- **Problem details**: Carry on the passage about hashing and HMAC-signing spreadsheet values, picking up right after its last line.

- **Exercise passage**:
Each cell is serialized deterministically to ensure consistent hashing:

{sheet_name}:{cell_reference}:{type}:{value}

Type Normalization

Cell Type Normalization
Boolean Lowercase: true / false
Integer String representation: 42
Float Fixed precision: 3.14159
Decimal String representation
DateTime ISO 8601: 2026-01-25T10:30:00
Date ISO 8601: 2026-01-25
String Trimmed, as-is
None/Empty Empty string

Hash Computation

  1. Serialize each cell using the deterministic format
  2. Compute SHA-256 hash per cell
  3. Combine all cell hashes into a canonical data hash

HMAC Signing

The canonical data hash is signed using HMAC-SHA256:

  • Algorithm: HMAC-SHA256
  • Key: Server-side secret (configurable, supports rotation)

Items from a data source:
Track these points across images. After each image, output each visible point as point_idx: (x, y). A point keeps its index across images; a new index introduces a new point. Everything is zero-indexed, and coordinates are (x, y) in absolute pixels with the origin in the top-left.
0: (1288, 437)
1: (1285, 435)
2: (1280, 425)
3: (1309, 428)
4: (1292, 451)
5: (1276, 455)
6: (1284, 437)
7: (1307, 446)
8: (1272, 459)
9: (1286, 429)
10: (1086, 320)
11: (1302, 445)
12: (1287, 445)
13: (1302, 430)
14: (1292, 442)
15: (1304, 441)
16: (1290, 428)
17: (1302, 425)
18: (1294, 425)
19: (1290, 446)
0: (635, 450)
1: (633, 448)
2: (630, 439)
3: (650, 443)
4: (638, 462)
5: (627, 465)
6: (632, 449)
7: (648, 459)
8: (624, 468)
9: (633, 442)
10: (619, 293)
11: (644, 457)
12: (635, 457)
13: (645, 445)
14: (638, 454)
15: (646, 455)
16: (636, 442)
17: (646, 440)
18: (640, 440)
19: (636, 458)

==

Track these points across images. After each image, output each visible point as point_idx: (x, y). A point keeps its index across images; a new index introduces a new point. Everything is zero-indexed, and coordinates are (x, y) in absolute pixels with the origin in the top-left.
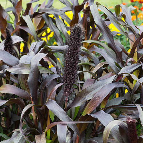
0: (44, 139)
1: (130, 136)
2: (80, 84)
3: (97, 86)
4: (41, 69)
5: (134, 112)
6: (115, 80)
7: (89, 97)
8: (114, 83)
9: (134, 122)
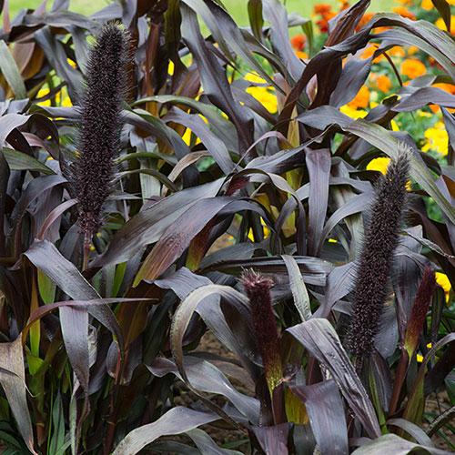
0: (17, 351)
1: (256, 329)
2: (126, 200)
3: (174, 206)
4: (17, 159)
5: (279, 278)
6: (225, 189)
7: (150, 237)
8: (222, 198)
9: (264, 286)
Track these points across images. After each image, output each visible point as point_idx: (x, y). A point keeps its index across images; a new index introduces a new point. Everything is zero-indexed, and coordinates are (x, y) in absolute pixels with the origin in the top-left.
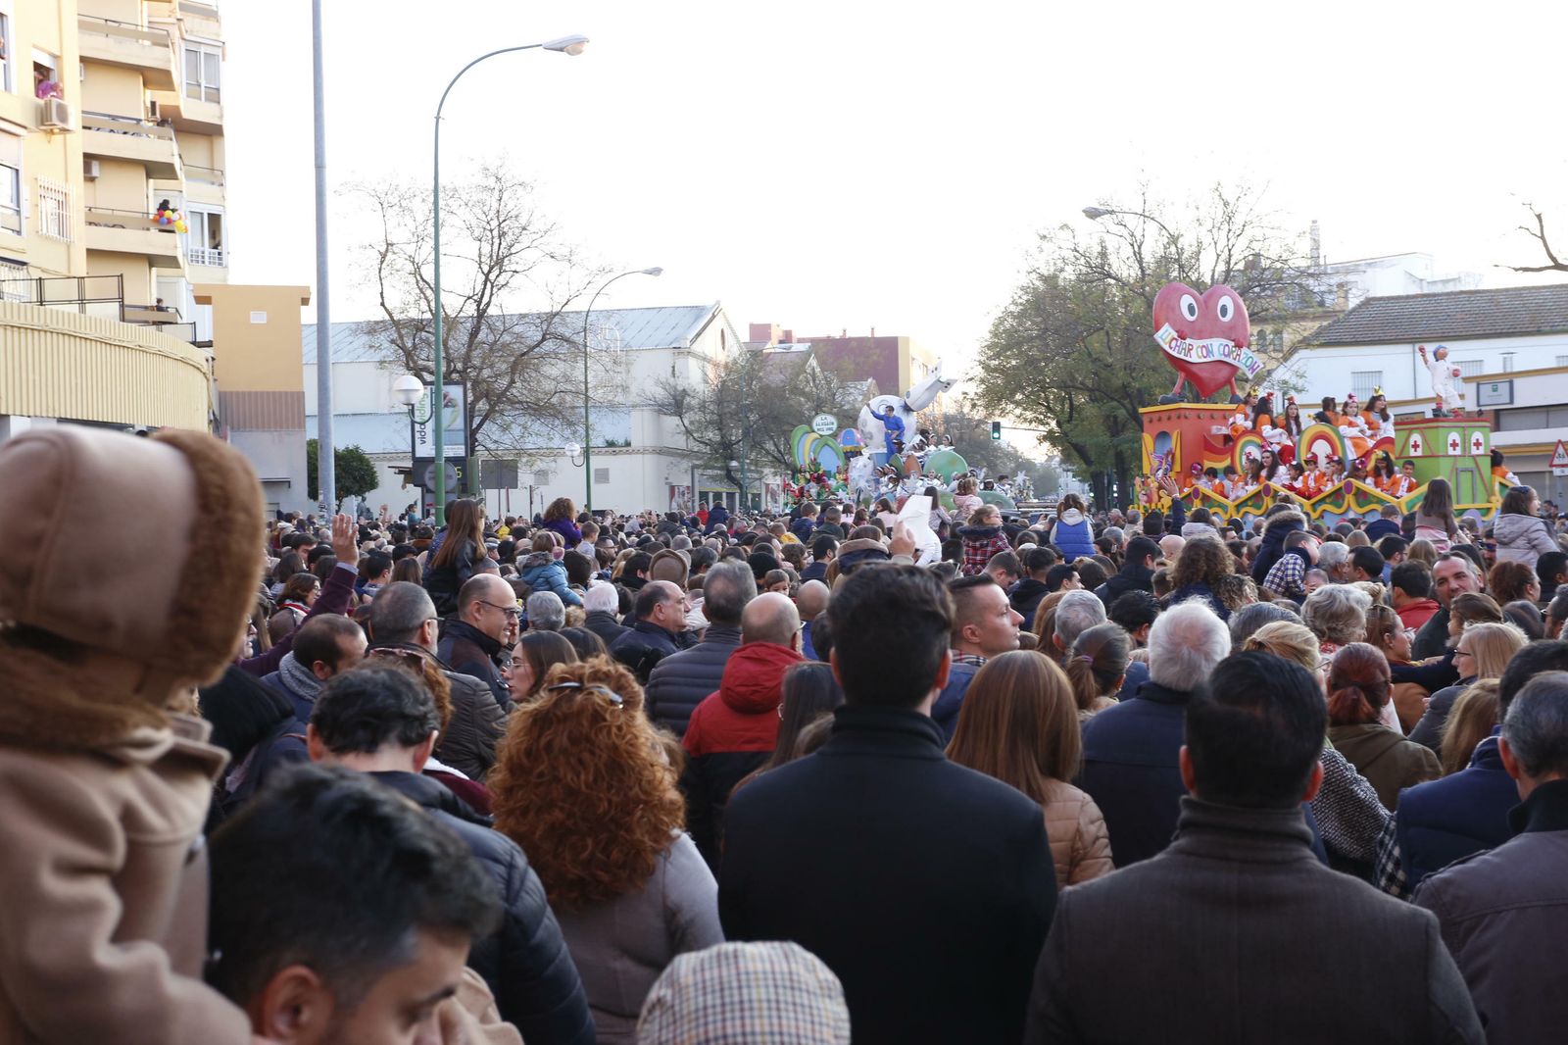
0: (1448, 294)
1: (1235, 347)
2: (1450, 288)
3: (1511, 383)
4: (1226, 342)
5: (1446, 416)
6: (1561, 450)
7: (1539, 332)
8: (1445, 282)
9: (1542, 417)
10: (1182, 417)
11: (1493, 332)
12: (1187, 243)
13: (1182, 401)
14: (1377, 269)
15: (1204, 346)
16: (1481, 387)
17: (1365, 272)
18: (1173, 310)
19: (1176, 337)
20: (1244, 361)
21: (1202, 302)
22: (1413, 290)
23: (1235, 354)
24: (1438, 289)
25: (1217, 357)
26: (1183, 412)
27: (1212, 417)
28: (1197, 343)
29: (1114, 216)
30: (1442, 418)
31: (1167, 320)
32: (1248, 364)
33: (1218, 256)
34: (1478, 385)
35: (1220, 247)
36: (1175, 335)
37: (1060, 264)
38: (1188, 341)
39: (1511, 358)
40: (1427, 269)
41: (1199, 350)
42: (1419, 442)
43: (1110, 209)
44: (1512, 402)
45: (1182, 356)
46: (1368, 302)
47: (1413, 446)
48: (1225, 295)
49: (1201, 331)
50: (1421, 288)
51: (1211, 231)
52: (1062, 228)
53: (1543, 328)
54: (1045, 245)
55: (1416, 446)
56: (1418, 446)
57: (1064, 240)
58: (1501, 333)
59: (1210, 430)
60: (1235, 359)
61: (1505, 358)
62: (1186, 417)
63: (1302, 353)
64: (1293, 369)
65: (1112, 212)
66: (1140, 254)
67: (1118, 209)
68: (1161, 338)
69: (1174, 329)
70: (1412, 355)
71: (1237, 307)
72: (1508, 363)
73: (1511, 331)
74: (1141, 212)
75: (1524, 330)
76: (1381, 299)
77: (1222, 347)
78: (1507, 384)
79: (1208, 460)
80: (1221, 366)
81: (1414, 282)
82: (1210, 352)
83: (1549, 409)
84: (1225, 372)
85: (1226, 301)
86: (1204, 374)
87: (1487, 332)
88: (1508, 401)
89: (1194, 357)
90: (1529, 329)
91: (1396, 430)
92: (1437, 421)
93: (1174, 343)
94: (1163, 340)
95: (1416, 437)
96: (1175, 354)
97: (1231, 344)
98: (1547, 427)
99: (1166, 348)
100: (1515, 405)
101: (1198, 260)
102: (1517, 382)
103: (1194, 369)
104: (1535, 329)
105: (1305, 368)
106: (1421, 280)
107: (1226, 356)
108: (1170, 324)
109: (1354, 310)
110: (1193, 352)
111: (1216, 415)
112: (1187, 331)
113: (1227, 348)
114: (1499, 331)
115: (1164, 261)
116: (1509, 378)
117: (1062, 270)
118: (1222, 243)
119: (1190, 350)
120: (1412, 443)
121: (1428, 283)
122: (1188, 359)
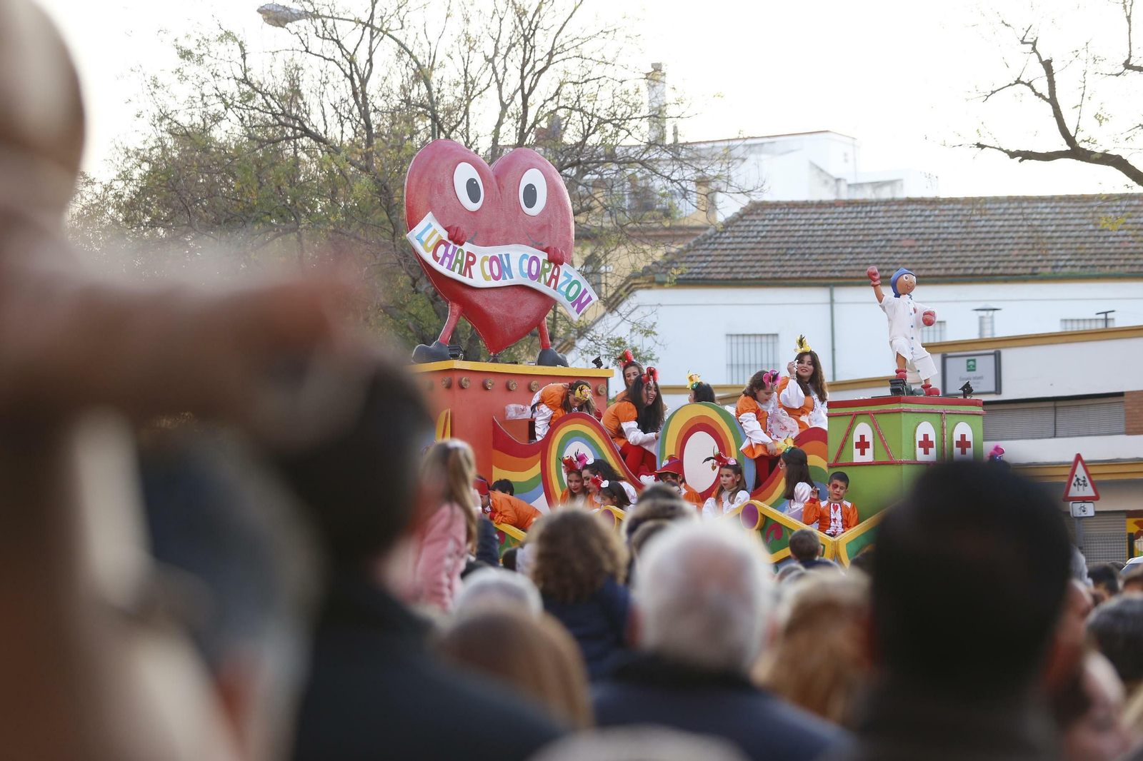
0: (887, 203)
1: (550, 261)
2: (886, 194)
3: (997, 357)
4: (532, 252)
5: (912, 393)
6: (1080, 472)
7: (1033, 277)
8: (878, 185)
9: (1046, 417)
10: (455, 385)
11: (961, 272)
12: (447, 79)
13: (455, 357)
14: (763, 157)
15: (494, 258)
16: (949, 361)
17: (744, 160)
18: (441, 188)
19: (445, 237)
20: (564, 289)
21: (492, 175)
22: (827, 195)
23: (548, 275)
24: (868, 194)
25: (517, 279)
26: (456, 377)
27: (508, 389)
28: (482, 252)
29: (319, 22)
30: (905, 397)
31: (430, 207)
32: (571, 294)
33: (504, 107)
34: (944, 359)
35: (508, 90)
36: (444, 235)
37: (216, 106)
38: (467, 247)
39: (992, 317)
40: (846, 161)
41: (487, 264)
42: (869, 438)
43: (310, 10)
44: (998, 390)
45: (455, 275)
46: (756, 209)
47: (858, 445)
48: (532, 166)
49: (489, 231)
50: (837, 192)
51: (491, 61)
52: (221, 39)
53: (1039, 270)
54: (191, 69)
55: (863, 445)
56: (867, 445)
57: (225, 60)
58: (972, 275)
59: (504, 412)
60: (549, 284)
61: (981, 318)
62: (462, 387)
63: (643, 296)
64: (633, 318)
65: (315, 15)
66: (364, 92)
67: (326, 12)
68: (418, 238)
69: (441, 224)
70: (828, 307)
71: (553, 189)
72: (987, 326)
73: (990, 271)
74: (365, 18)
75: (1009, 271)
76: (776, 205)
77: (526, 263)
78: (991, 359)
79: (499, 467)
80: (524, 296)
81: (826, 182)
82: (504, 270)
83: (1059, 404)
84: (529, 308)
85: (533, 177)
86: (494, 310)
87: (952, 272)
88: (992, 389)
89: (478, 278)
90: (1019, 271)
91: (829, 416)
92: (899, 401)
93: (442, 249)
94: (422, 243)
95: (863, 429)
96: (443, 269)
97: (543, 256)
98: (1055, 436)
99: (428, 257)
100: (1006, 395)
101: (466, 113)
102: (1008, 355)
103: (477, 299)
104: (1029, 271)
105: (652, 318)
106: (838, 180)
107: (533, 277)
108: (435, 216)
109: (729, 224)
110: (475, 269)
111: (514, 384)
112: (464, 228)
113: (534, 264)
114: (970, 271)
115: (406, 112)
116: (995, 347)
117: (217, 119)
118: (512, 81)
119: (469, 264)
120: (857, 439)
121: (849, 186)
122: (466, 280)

--

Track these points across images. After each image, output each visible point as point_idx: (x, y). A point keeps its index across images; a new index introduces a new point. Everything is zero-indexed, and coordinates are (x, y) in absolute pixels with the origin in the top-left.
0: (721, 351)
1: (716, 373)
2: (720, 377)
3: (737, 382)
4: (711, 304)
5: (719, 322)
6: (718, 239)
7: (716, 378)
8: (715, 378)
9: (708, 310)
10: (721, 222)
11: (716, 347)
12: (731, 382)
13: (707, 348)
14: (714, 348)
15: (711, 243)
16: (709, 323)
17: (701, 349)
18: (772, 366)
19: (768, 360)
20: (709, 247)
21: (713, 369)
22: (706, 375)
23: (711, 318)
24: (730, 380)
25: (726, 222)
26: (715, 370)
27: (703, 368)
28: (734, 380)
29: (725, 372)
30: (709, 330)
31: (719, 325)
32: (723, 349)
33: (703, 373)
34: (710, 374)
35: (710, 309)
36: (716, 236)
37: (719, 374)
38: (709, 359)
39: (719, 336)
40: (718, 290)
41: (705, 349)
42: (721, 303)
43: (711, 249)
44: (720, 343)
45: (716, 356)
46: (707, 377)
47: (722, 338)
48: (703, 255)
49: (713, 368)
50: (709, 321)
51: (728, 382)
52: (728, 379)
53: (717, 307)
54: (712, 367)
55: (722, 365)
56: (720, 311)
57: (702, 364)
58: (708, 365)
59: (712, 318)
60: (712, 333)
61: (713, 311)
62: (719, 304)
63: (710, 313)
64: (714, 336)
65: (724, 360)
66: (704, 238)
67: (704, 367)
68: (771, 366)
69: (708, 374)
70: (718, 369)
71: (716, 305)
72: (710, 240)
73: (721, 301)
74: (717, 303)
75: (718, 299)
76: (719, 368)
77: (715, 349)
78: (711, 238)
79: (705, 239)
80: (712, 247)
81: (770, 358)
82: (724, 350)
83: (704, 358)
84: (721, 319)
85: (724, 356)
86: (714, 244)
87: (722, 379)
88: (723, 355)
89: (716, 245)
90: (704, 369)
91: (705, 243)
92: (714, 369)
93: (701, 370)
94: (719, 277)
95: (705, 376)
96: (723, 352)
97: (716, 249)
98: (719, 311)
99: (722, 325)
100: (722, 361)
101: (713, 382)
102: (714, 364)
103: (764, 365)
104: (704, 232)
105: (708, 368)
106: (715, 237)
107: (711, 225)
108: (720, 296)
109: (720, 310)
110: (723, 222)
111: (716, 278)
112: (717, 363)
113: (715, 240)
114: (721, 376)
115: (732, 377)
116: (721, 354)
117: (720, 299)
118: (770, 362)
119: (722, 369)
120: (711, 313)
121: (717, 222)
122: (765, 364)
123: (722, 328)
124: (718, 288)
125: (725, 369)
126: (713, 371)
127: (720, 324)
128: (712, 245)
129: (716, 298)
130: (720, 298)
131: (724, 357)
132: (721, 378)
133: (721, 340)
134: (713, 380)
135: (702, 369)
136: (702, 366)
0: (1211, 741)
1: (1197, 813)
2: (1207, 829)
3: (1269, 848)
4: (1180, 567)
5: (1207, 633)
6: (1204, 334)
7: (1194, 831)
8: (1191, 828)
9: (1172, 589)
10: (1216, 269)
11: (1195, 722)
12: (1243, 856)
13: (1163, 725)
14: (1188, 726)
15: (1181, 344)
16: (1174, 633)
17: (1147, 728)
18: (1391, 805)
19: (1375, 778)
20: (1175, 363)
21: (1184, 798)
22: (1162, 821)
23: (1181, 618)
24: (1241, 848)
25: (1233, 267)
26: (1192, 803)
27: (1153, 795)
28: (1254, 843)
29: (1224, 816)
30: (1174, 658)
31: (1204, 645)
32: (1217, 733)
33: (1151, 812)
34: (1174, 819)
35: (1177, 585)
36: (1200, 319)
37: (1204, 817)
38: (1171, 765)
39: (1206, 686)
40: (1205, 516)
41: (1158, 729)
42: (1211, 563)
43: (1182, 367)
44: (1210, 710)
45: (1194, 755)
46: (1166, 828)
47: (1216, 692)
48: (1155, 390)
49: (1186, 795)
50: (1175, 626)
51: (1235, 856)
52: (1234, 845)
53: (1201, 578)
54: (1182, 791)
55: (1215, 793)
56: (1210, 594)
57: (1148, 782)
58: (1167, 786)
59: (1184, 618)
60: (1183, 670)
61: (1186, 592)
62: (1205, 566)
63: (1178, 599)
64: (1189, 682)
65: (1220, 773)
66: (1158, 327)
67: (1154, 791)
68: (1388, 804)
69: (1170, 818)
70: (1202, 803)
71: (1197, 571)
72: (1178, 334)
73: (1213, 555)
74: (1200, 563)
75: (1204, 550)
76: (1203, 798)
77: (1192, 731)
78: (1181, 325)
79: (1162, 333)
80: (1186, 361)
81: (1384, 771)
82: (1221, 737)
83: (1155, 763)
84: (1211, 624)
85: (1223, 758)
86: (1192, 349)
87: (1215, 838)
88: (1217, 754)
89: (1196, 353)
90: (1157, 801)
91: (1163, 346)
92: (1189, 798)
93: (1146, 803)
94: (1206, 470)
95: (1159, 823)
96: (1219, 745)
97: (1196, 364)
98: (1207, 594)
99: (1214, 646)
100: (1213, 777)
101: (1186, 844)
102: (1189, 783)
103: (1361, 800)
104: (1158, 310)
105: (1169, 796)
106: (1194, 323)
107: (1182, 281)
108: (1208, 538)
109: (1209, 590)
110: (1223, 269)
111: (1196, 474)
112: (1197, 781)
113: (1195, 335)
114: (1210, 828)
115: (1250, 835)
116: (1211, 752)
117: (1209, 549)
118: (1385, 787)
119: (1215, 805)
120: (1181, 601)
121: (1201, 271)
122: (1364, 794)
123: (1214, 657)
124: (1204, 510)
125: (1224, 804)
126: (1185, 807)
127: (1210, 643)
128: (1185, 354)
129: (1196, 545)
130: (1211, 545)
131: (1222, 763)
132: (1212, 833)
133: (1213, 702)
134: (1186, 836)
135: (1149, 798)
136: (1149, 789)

- **Answer box**:
  • Input: Canonical data hash
  • Output: HMAC signature

Key Rotation

HMAC verification supports key rotation:

  • Current secret is tried first
  • If verification fails, previous secrets are attempted
  • Constant-time comparison prevents timing attacks

Manifest Structure

The provenance manifest contains:

Field Description
export_id Unique export identifier
workbook_id Source workbook ID
export_format Always xlsx for provenance
data_hash SHA-256 canonical hash
hmac_signature HMAC-SHA256 signature
manifest_version Hash algorithm version (cb_hash_v1)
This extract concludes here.